Gifts of corporate stock
This is a lifetime gift, either outright or through a trust, and is often the most effective way to reduce estate taxation.
Life & disability insurance
The advantage of life and disability insurance is that premiums are priced relative to policy proceeds. The insurance is typically used to fund buy-sell agreements.
This may be effectively used for family situations where a parent wishes to transfer an asset such as a business interest to the next generation free of estate taxes while receiving an income for life.
Self-canceling installment notes (SCIN)
This is an installment debt obligation that by its terms is extinguished at the death of the seller. It is similar to a private annuity in that an asset is sold on an installment basis (however with a SCIN the installments are usually shorter than the seller's life expectancy.).
This is used to shift both the income tax burden and the appreciation of assets from parents to children or other family members.
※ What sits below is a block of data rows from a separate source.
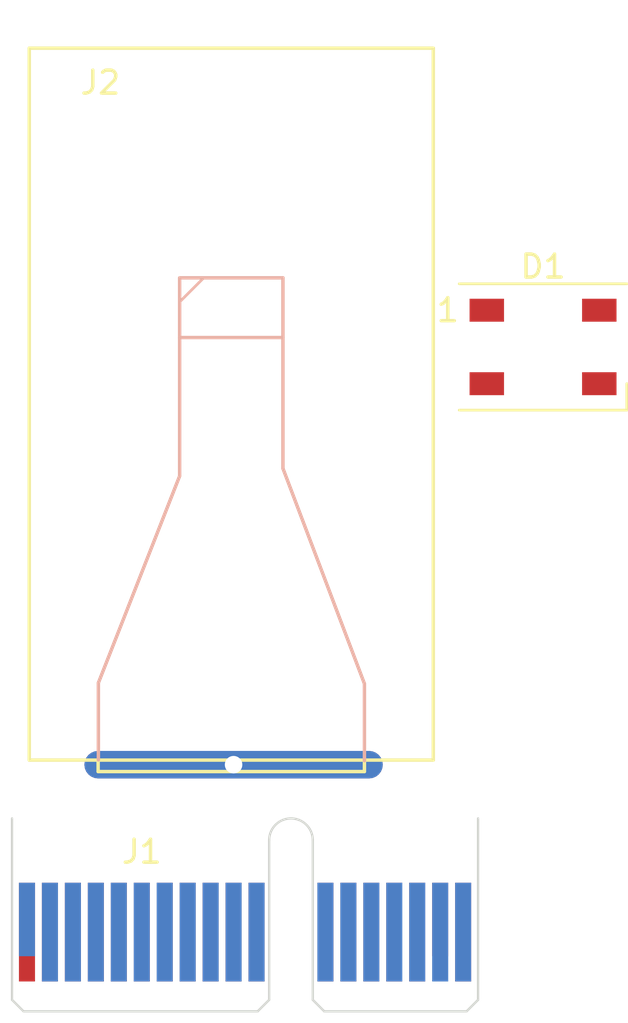
<source format=kicad_pcb>
(kicad_pcb (version 20211014) (generator pcbnew)

  (general
    (thickness 1.6)
  )

  (paper "A4")
  (layers
    (0 "F.Cu" signal)
    (31 "B.Cu" signal)
    (32 "B.Adhes" user "B.Adhesive")
    (33 "F.Adhes" user "F.Adhesive")
    (34 "B.Paste" user)
    (35 "F.Paste" user)
    (36 "B.SilkS" user "B.Silkscreen")
    (37 "F.SilkS" user "F.Silkscreen")
    (38 "B.Mask" user)
    (39 "F.Mask" user)
    (40 "Dwgs.User" user "User.Drawings")
    (41 "Cmts.User" user "User.Comments")
    (42 "Eco1.User" user "User.Eco1")
    (43 "Eco2.User" user "User.Eco2")
    (44 "Edge.Cuts" user)
    (45 "Margin" user)
    (46 "B.CrtYd" user "B.Courtyard")
    (47 "F.CrtYd" user "F.Courtyard")
    (48 "B.Fab" user)
    (49 "F.Fab" user)
    (50 "User.1" user)
    (51 "User.2" user)
    (52 "User.3" user)
    (53 "User.4" user)
    (54 "User.5" user)
    (55 "User.6" user)
    (56 "User.7" user)
    (57 "User.8" user)
    (58 "User.9" user)
  )

  (setup
    (pad_to_mask_clearance 0)
    (pcbplotparams
      (layerselection 0x00010fc_ffffffff)
      (disableapertmacros false)
      (usegerberextensions false)
      (usegerberattributes true)
      (usegerberadvancedattributes true)
      (creategerberjobfile true)
      (svguseinch false)
      (svgprecision 6)
      (excludeedgelayer true)
      (plotframeref false)
      (viasonmask false)
      (mode 1)
      (useauxorigin false)
      (hpglpennumber 1)
      (hpglpenspeed 20)
      (hpglpendiameter 15.000000)
      (dxfpolygonmode true)
      (dxfimperialunits true)
      (dxfusepcbnewfont true)
      (psnegative false)
      (psa4output false)
      (plotreference true)
      (plotvalue true)
      (plotinvisibletext false)
      (sketchpadsonfab false)
      (subtractmaskfromsilk false)
      (outputformat 1)
      (mirror false)
      (drillshape 1)
      (scaleselection 1)
      (outputdirectory "")
    )
  )

  (net 0 "")
  (net 1 "+3V3")
  (net 2 "/LED_OUT")
  (net 3 "GND")
  (net 4 "/LED_IN")
  (net 5 "/LEDA")
  (net 6 "/LCD_RST")
  (net 7 "/LCD_RS")
  (net 8 "LCD_CS")
  (net 9 "/LCD_SDA")
  (net 10 "/LCD_SCL")
  (net 11 "unconnected-(J1-PadB15)")
  (net 12 "unconnected-(J1-PadA15)")

  (footprint "Connector_PCBEdge:BUS_PCIexpress_x1" (layer "F.Cu") (at 114.17 130.46))

  (footprint "Display:1.14in LCD 12c" (layer "F.Cu") (at 114.37 91.97))

  (footprint "LED_SMD:LED_WS2812B_PLCC4_5.0x5.0mm_P3.2mm" (layer "F.Cu") (at 136.65 104.98))

)

</source>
A business owner may wish to transfer the equity in a company to family members by gift, bequest or sale, yet the owner may remain uncomfortable with the business insight of the new shareholder. A number of management techniques are available to deal with such concerns:
- Voting agreements - This is one of the easiest and least expensive options in accomplishing management control. The contract specifically identifies the scope and duration of the agreement and can control the shareholder's vote by creating a voting block.
- Proxies - This is another management control tool. A written authorization is given by a shareholder to another person to vote on shareholder matters.
- Voting trusts - Parties to the voting trust agreement surrender their stock to trustees who represent the parties to the trust and vote the stock.
- Public offerings - When you have no family members to carry on a successful privately held business, you can "go public." This option poses numerous benefits as well as drawbacks. A financial advisor can help you determine if a public offering is your best solution.
- Employee Stock Ownership Plan (ESOP) - This is also used when succession by a family member is not an option. An Employee Stock Ownership Plan is a way to transfer the business to employees with significant tax advantages.